Will Jordan needed just 56 Tests to rewrite a record that had stood for close to two decades. The New Zealand wing scored a second-half hat-trick in Wellington on Saturday to move past Doug Howlett as the All Blacks' all-time leading Test try-scorer, reaching 50 tries as Dave Rennie's side wore down a stubborn Italy 47-17 in the Nations Championship.
Howlett had held the mark of 49 since his final Test in 2007. Jordan got to 50 in 56 appearances — Howlett needed 62 — at a strike rate of roughly a try a game across six seasons. His scores, in the 48th, 55th and 58th minutes, also cracked open a contest Italy had led 14-10 at the interval.
"Yeah, it is phenomenal, isn't it?" Rennie said of his record-breaker. "He's got genuine gas, so someone makes a little bit of a break and he ends up on their shoulder. He was high quality all over the park tonight."
For an hour, this was not the procession the final score suggests. Italy were organised, aggressive and comfortable in possession, carrying the game to New Zealand and leading at the break as their defence piled up more than 200 tackles. Tommaso Menoncello scored the opening try and was, in Planet Rugby's assessment, "world-class on both sides of the ball."
Rennie did not dodge the sluggish start. "It was a bit messy," he said. "I thought we played probably 20 minutes of really clinical footy and we had them on the ropes a number of times. It's a pass, but we left a lot of points out there."
He pinpointed the half-time reset as the turning point. "When the Italians are full of energy they're going to get a wall in front of us, so we needed to be direct with skill," Rennie said. "After half-time we just talked about being really assertive, being really aggressive at the breakdown." New Zealand outscored Italy 31-7 after the interval and finished with 577 running metres to the visitors' 222.

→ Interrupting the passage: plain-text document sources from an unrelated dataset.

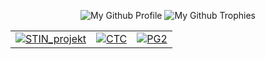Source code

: <p align="center">
  <p align="center">
    <img src="https://github-widgetbox.vercel.app/api/profile?username=matejhampl&theme=darkmode&data=followers,repositories,stars,commits" alt="My Github Profile"/>
    <img src="https://github-profile-trophy.vercel.app/?username=matejhampl&theme=darkhub&column=8&no-bg=true&margin-w=15&no-frame=true" alt="My Github Trophies"/>
  </p>
</p>

<table align="center">
<tbody>
    <tr>
        <td>
            <a href="https://github.com/matejhampl/STIN-projekt"><img src="https://github-readme-stats.vercel.app/api/pin/?username=matejhampl&repo=STIN-projekt&theme=github_dark&cache_seconds=86400" alt="STIN_projekt"/></a>
        </td>
        <td>
            <a href="https://github.com/matejhampl/CTC"><img src="https://github-readme-stats.vercel.app/api/pin/?username=matejhampl&repo=CTC&theme=github_dark&cache_seconds=86400" alt="CTC"/></a>
        </td>
        <td>
            <a href="https://github.com/Bahamut731lp/PG2"><img src="https://github-readme-stats.vercel.app/api/pin/?username=Bahamut731lp&repo=PG2&theme=github_dark&cache_seconds=86400" alt="PG2"/></a>
        </td>
    </tr>
</tbody>
</table>
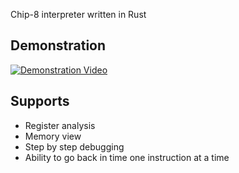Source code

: Chip-8 interpreter written in Rust

## Demonstration

[![Demonstration Video](https://i.imgur.com/PYVohik.png)](https://www.youtube.com/watch?v=HHkoG6OV_VI "Youtube Video")

## Supports

* Register analysis
* Memory view 
* Step by step debugging
* Ability to go back in time one instruction at a time
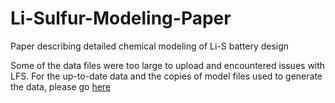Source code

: # Li-Sulfur-Modeling-Paper
Paper describing detailed chemical modeling of Li-S battery design


Some of the data files were too large to upload and encountered issues with LFS. For the up-to-date data and the copies of model files used to generate the data, please go [here](https://mines0-my.sharepoint.com/personal/decaluwe_mines_edu/_layouts/15/onedrive.aspx?originalPath=aHR0cHM6Ly9taW5lczAtbXkuc2hhcmVwb2ludC5jb20vOmY6L2cvcGVyc29uYWwvZGVjYWx1d2VfbWluZXNfZWR1L0VoWV9Cd3dLaTNSUHRWQVR5MjlhU05BQlQ3WU04YVZxWVdFUDlQMkRGVzNmN2c%5FcnRpbWU9QWFuXzJzRHIxMGc&id=%2Fpersonal%2Fdecaluwe%5Fmines%5Fedu%2FDocuments%2FCORES%20Research%20Group%2FPublications%2F2021%5FLi%5FSulfur%5FModeling)
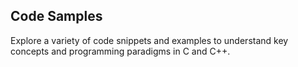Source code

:## Code Samples
Explore a variety of code snippets and examples to understand key concepts and programming paradigms in C and C++.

The night tilted further in New Zealand's favour on 50 minutes, when Italy lock Niccolo Cannone was sent off — his yellow card upgraded to red for head contact on scrum-half Cam Roigard at a ruck. The call was not universally accepted. Planet Rugby noted Cannone "was being held in the ruck, the contact came as he attempted to release himself," and that a "high degree of danger" finding "sat oddly alongside a scrum-half who barely noticed the collision." Cannone now faces a disciplinary hearing that could end his tournament.
The milestone aside, not everyone was convinced the display travels. In the New Zealand Herald, Liam Napier wrote that "cohesion and executing clinical skills remain a work in progress," warning that "one quality third-quarter blitz won't mask other flaws" and that the All Blacks must "take another leap" before facing Ireland at Eden Park next week.
Rennie, two from two to open his tenure, agrees the examination is about to get harder. "It's going to be massive. A great side, very well coached," he said of Ireland. "We're going to need to be better than we were tonight, but excited by the challenge."
There was encouragement in the debuts, too. Rennie singled out Josh Moorby, who had a hand in a couple of tries off the bench: "He's such a good footballer. His ability to understand where to be, anticipate, get himself in position to take a pass and give a pass." For one night, though, the story belonged to Jordan — the "understated superstar," as Planet Rugby put it, who has quietly become the most prolific finisher in All Blacks history.